(Saved data entries)
• • • • • • •

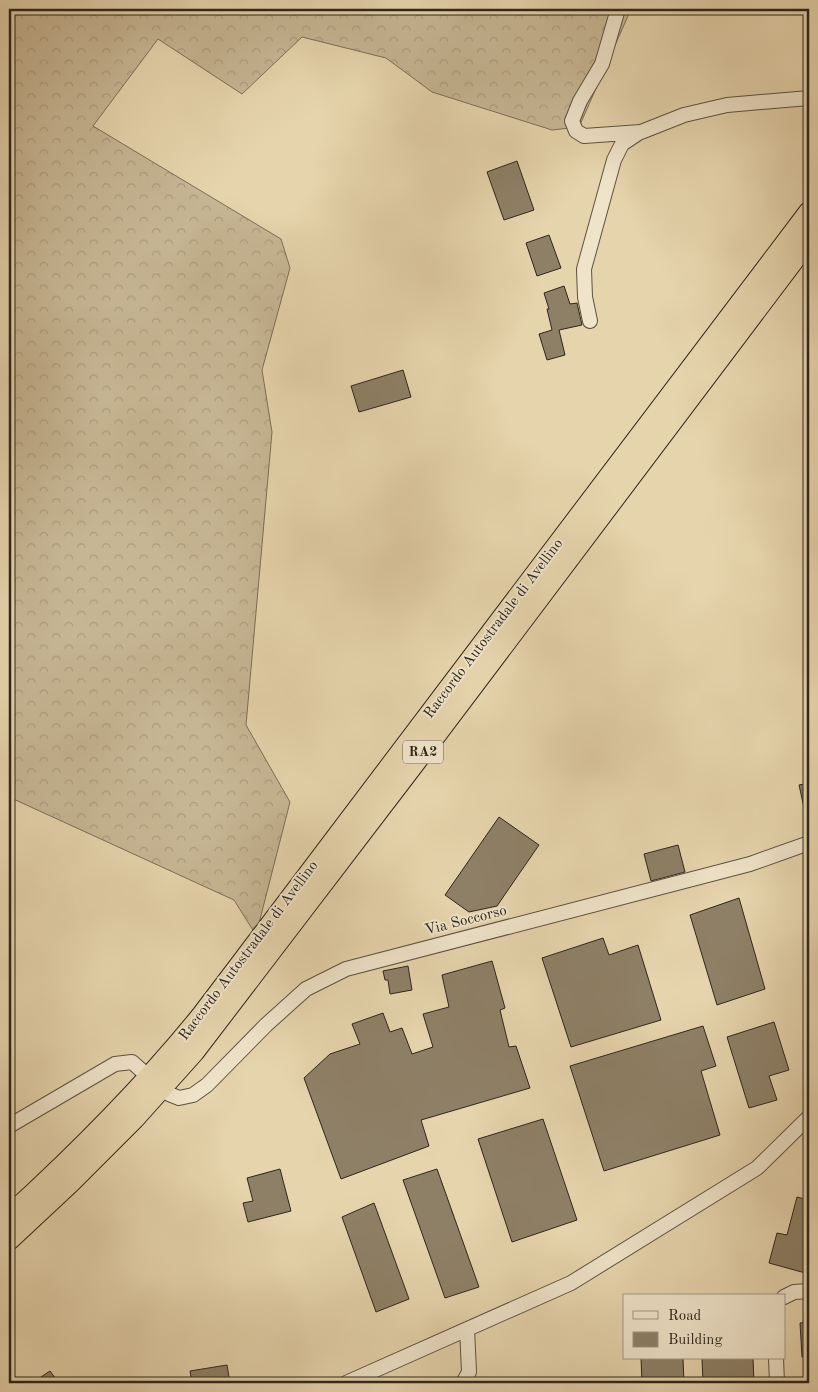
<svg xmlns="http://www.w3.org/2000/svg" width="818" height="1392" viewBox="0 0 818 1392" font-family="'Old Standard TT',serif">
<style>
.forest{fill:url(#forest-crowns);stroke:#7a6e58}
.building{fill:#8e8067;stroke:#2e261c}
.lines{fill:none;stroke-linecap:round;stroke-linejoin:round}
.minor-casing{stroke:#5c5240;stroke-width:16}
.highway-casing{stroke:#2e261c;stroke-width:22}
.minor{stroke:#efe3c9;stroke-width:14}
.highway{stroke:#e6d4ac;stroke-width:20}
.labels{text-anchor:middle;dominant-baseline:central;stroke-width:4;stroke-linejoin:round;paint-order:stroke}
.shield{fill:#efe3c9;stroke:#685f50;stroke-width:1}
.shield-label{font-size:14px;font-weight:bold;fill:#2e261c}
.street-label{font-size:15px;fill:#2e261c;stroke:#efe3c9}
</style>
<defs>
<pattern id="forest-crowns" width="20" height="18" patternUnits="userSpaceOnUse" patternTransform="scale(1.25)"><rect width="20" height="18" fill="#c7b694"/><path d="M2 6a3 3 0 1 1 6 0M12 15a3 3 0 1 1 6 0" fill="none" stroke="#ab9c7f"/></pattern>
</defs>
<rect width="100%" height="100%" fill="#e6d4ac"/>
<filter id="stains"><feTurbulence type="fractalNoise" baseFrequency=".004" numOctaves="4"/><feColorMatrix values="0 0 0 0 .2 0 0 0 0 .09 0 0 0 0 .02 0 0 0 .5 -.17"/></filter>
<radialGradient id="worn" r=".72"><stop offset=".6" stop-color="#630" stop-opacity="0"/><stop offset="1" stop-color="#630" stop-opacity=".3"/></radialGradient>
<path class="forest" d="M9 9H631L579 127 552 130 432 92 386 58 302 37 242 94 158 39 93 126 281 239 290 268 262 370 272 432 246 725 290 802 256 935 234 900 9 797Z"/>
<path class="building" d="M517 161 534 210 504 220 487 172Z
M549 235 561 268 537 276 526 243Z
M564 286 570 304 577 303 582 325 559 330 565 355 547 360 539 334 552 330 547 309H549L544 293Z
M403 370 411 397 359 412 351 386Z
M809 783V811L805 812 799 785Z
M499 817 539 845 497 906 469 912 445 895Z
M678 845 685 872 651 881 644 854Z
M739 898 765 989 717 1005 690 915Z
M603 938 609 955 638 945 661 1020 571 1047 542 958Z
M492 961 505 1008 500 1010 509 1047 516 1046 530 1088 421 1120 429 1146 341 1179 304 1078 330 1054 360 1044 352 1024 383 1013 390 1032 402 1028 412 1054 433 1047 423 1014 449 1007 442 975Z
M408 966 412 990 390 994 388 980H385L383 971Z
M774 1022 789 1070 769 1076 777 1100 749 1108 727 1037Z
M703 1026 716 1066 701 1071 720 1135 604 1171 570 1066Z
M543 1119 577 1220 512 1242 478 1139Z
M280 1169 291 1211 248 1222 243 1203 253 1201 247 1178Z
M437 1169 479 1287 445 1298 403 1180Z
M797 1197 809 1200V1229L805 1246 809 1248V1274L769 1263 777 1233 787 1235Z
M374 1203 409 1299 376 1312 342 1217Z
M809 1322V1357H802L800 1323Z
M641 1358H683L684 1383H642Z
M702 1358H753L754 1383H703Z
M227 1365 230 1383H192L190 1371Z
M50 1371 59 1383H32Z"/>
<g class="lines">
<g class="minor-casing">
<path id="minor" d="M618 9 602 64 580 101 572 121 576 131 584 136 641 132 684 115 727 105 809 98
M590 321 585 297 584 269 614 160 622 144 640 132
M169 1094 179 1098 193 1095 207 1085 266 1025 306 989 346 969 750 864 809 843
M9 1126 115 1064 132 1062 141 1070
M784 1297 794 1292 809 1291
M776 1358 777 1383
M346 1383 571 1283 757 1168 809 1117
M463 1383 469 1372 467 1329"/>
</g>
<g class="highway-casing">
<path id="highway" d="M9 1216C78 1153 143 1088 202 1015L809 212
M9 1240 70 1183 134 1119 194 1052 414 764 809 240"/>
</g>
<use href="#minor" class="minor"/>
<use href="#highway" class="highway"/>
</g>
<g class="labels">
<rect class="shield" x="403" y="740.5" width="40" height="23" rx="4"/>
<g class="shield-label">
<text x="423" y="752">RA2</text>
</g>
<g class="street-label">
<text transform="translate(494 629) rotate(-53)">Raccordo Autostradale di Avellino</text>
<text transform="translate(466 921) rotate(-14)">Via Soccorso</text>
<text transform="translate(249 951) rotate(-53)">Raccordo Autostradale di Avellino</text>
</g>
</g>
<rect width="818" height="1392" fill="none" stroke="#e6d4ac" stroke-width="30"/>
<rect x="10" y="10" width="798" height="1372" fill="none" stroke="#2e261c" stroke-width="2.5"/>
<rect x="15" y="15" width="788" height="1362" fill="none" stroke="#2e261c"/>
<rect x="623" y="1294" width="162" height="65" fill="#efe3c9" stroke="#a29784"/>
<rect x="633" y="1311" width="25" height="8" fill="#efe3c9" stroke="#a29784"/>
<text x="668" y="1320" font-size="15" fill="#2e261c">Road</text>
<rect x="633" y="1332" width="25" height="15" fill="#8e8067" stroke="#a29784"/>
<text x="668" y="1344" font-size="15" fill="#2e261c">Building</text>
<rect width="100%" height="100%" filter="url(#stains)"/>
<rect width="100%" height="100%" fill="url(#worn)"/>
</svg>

• • • • • • •

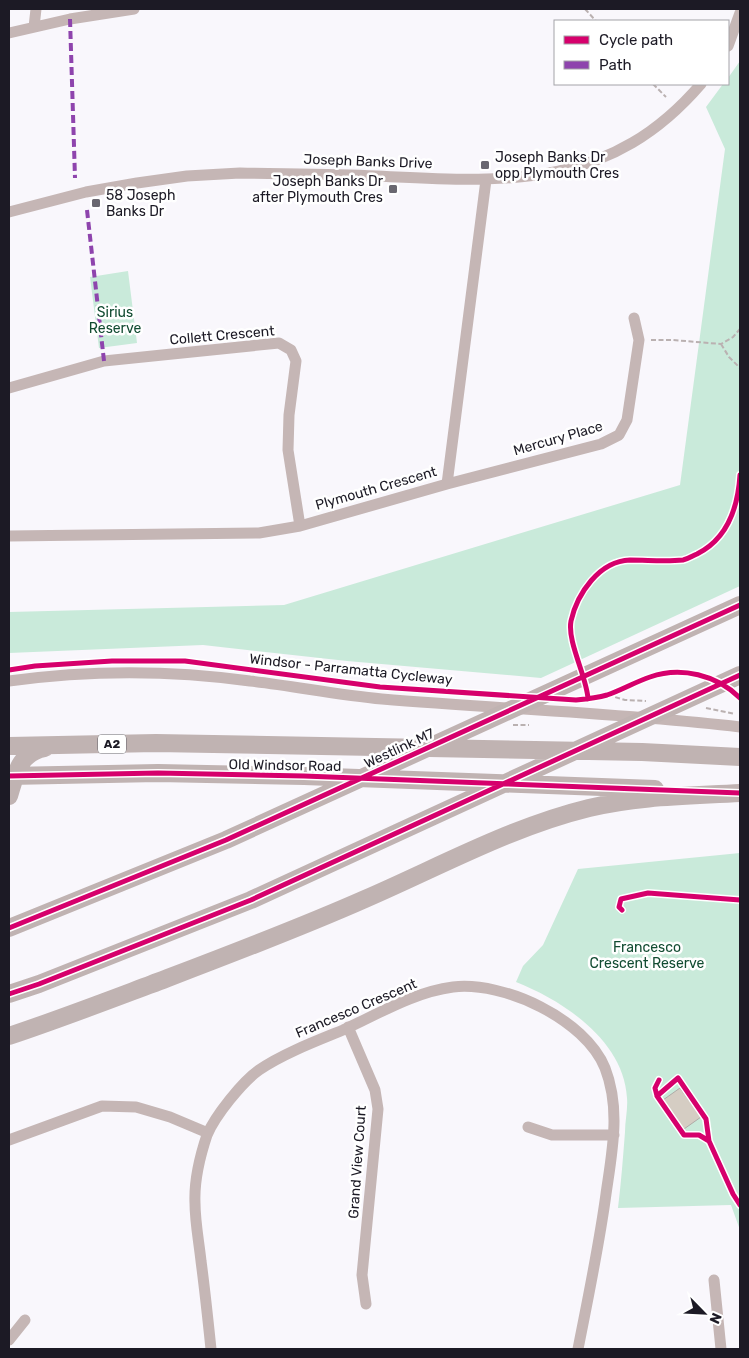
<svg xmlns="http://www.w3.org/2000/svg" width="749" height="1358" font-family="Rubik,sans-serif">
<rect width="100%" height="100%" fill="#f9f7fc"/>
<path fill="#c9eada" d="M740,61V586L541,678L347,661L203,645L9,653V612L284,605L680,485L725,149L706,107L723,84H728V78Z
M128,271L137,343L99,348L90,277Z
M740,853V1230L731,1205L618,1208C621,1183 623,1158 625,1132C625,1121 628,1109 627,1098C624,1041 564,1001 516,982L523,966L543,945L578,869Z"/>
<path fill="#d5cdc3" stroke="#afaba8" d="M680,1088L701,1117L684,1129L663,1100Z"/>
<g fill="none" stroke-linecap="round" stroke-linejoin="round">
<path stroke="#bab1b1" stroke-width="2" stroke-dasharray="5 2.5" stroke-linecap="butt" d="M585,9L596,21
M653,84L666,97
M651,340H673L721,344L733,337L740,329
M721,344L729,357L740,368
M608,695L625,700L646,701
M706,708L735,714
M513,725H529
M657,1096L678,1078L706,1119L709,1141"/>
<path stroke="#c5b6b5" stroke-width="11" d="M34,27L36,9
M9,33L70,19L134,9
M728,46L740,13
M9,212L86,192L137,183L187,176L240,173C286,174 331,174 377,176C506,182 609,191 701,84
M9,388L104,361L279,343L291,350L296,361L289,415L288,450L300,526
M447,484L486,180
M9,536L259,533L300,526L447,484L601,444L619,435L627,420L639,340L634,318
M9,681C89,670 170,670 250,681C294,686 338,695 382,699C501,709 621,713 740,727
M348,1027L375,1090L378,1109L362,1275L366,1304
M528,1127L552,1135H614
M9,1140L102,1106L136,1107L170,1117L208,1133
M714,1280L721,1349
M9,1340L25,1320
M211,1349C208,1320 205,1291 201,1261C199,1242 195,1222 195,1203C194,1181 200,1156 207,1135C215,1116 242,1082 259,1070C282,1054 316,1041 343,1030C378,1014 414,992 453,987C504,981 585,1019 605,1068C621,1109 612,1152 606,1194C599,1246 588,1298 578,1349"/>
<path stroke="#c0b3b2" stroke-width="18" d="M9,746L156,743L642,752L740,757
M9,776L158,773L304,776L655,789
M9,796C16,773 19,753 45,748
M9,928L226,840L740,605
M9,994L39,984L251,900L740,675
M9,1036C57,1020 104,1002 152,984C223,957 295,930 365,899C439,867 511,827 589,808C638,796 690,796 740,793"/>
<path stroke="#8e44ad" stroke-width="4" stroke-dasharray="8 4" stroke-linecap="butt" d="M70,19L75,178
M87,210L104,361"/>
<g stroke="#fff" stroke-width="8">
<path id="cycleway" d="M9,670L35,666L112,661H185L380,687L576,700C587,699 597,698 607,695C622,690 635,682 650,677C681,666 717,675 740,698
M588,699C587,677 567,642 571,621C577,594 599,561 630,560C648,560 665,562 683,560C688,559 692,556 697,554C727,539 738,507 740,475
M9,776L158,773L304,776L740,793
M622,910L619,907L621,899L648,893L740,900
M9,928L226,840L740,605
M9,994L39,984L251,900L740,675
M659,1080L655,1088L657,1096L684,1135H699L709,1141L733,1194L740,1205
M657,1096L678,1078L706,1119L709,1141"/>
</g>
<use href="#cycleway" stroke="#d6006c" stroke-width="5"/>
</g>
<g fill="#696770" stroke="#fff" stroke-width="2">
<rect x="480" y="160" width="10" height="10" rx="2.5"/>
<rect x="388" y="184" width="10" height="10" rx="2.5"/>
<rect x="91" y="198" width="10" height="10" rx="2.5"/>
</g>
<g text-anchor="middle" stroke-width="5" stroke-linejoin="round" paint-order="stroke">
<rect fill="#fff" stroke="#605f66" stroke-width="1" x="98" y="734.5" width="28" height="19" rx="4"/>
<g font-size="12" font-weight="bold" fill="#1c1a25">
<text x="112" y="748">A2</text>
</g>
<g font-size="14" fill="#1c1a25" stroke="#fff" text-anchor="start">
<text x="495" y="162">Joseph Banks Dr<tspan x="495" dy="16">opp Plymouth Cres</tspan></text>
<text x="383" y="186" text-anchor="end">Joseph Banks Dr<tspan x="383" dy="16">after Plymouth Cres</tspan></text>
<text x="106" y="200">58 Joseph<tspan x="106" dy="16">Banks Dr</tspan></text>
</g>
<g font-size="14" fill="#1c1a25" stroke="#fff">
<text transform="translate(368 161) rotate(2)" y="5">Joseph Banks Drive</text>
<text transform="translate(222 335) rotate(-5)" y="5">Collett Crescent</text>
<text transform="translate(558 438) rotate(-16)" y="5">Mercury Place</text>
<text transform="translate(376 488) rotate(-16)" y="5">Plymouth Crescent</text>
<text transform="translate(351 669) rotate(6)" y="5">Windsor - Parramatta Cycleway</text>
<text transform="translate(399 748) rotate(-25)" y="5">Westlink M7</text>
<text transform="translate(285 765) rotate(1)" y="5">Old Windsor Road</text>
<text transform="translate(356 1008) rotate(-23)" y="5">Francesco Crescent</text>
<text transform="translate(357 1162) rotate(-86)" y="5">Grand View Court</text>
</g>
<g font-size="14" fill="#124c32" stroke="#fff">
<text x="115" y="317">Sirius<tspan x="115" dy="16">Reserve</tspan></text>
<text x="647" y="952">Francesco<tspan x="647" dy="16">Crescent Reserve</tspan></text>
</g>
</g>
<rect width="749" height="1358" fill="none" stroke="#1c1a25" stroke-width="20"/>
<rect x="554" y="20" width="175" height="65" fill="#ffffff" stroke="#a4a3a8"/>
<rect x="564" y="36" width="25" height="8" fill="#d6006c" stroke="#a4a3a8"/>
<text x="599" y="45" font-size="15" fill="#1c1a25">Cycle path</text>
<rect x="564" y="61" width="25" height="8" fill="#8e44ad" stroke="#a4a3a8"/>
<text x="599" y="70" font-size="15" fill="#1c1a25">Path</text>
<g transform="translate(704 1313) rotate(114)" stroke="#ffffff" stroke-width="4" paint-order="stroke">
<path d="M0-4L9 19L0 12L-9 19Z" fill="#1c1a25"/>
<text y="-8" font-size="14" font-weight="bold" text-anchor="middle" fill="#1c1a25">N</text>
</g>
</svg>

• • • • • • •

-- THE PROBLEM --
When a line in the records above holds "worn", that line is to be reported.

-- OUTPUT FOR THIS EXERCISE --
<radialGradient id="worn" r=".72"><stop offset=".6" stop-color="#630" stop-opacity="0"/><stop offset="1" stop-color="#630" stop-opacity=".3"/></radialGradient>
<rect width="100%" height="100%" fill="url(#worn)"/>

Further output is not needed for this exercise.